[[ Records shown, beginning ]]

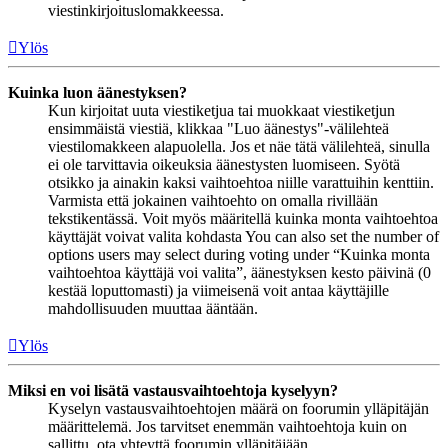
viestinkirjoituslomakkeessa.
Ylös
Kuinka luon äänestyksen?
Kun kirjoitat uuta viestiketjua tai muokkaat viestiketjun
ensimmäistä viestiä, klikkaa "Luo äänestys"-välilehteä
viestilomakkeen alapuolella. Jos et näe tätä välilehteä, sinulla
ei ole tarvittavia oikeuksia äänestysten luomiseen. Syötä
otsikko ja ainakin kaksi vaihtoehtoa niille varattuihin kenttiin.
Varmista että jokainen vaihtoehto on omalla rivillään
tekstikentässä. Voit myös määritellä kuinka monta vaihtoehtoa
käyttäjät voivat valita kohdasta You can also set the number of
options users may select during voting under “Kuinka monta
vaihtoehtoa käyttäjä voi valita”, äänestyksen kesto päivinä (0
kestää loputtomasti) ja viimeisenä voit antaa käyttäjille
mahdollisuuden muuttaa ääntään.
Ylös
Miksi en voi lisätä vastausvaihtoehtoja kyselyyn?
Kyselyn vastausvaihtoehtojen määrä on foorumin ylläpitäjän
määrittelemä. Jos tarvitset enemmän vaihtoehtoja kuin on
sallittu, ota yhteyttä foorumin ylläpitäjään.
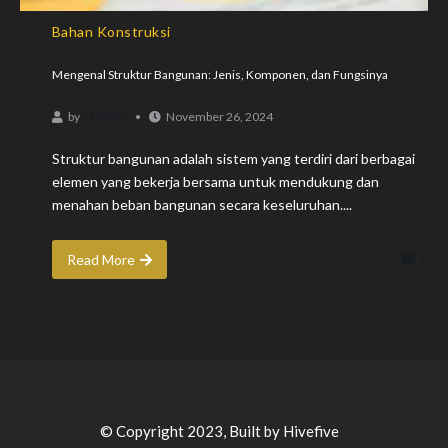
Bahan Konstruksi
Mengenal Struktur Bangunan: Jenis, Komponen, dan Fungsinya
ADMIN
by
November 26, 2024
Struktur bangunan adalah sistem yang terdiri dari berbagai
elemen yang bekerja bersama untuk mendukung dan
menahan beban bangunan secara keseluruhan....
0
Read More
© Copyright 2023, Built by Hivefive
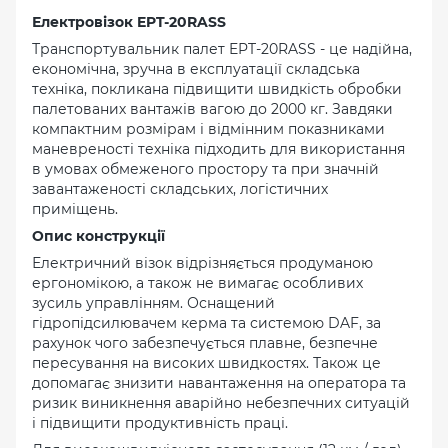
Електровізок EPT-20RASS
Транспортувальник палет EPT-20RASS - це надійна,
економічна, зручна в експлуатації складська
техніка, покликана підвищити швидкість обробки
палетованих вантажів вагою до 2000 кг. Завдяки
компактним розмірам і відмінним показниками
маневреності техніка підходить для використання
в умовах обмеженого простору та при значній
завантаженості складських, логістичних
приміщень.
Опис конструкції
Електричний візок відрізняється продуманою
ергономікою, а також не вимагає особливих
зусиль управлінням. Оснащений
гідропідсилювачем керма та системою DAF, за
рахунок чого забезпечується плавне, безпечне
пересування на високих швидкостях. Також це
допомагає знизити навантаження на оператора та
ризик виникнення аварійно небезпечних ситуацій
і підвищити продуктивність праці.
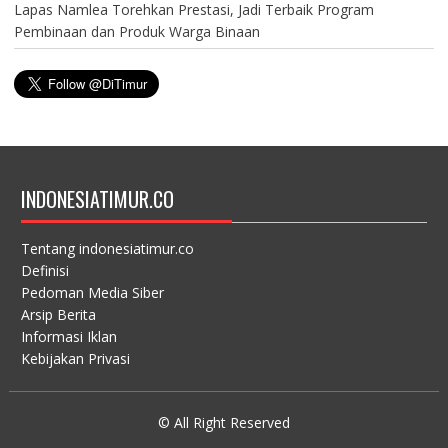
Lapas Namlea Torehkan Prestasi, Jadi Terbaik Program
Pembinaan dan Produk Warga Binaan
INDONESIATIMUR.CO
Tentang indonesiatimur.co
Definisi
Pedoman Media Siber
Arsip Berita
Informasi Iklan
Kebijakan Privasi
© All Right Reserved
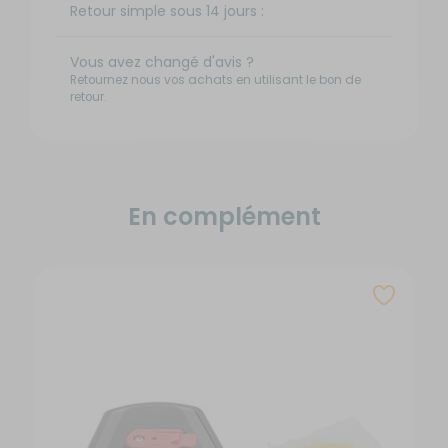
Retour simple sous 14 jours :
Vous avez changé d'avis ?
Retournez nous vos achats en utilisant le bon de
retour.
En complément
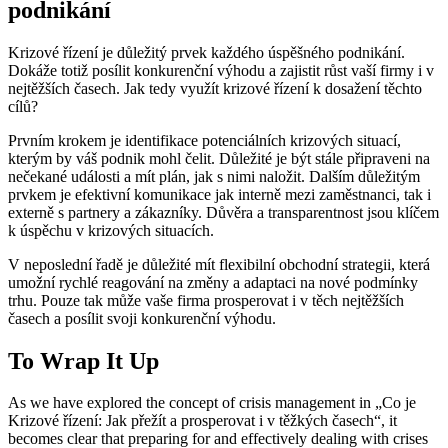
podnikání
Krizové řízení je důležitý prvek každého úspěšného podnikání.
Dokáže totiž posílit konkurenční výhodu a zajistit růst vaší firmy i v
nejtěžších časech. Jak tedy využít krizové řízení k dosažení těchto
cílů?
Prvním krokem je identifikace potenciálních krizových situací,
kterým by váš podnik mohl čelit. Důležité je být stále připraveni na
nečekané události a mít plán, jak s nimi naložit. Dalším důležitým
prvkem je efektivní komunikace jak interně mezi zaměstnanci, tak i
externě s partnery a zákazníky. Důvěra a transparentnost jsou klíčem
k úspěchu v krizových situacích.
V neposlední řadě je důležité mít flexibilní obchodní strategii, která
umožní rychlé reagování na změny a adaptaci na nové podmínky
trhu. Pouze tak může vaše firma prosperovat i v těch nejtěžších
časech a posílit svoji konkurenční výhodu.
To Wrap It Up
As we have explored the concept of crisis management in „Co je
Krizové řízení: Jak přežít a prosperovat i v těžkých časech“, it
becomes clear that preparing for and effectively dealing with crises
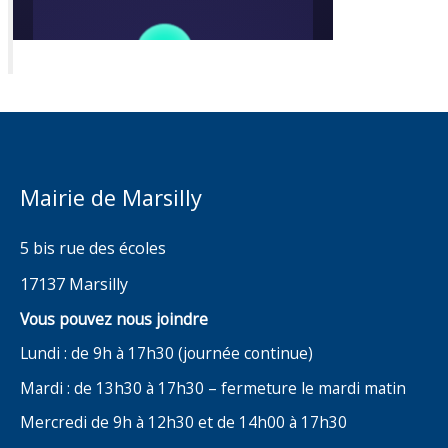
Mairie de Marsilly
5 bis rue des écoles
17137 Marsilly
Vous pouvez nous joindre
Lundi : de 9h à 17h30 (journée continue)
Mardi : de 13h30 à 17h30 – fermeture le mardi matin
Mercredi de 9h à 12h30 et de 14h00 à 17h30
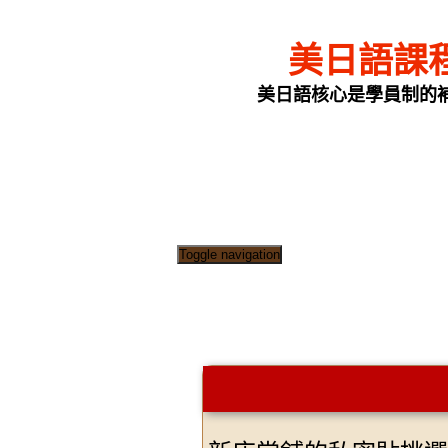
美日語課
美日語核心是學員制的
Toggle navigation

[[ Records shown, end ]]
[[ Records shown, beginning ]]

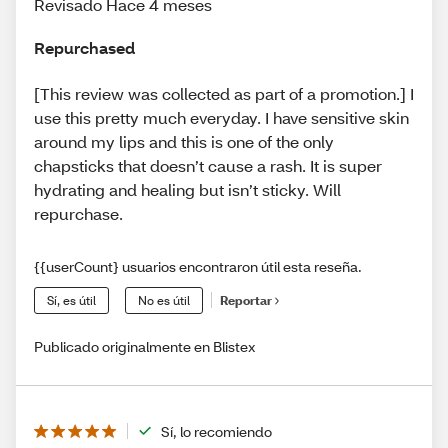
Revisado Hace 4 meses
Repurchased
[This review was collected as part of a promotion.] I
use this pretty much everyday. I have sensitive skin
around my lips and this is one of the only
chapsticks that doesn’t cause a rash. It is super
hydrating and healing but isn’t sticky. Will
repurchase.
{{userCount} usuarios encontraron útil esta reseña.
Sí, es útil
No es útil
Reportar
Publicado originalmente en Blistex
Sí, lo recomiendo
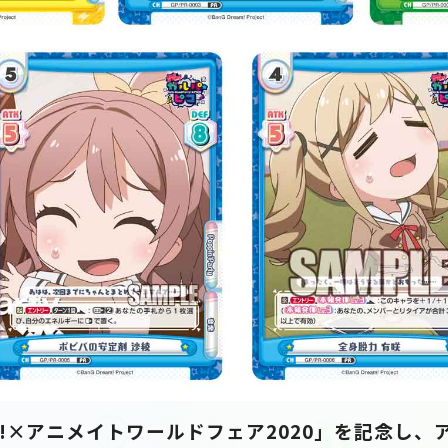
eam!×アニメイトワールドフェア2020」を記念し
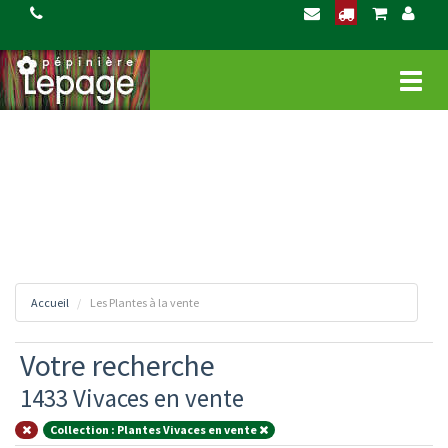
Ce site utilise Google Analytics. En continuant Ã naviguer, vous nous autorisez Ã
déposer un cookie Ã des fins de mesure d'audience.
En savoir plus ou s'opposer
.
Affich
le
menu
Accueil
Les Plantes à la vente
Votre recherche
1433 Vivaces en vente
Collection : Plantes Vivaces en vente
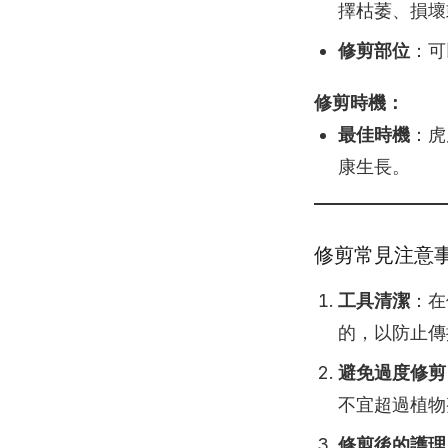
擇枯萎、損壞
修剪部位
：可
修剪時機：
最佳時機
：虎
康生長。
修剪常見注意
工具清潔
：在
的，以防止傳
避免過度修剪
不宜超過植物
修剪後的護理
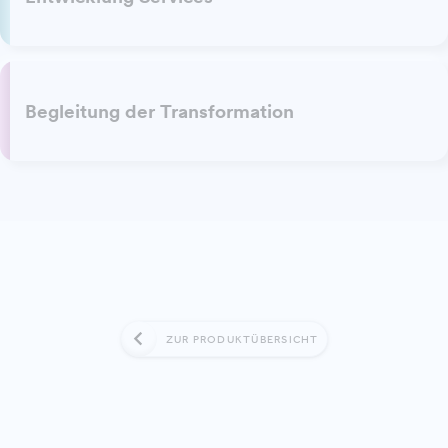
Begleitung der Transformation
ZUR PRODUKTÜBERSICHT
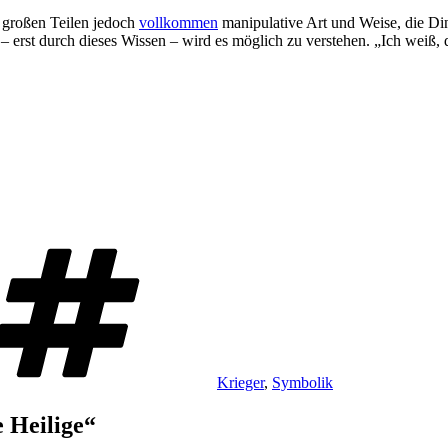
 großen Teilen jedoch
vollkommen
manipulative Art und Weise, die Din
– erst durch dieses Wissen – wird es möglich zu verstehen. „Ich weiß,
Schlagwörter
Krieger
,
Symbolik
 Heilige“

[[ Records shown, end ]]

§ **Aim of the task**: Beginning with the line above that has "kterým by váš" and going on through the line that has "Toggle navigation", retype every line exactly and add nothing else; drop the pictures.

§ **Answer for the task**:
kterým by váš podnik mohl čelit. Důležité je být stále připraveni na
nečekané události a mít plán, jak s nimi naložit. Dalším důležitým
prvkem je efektivní komunikace jak interně mezi zaměstnanci, tak i
externě s partnery a zákazníky. Důvěra a transparentnost jsou klíčem
k úspěchu v krizových situacích.
V neposlední řadě je důležité mít flexibilní obchodní strategii, která
umožní rychlé reagování na změny a adaptaci na nové podmínky
trhu. Pouze tak může vaše firma prosperovat i v těch nejtěžších
časech a posílit svoji konkurenční výhodu.
To Wrap It Up
As we have explored the concept of crisis management in „Co je
Krizové řízení: Jak přežít a prosperovat i v těžkých časech“, it
becomes clear that preparing for and effectively dealing with crises
Mairie de Marsilly
5 bis rue des écoles
17137 Marsilly
Vous pouvez nous joindre
Lundi : de 9h à 17h30 (journée continue)
Mardi : de 13h30 à 17h30 – fermeture le mardi matin
Mercredi de 9h à 12h30 et de 14h00 à 17h30
美日語課
美日語核心是學員制的
Toggle navigation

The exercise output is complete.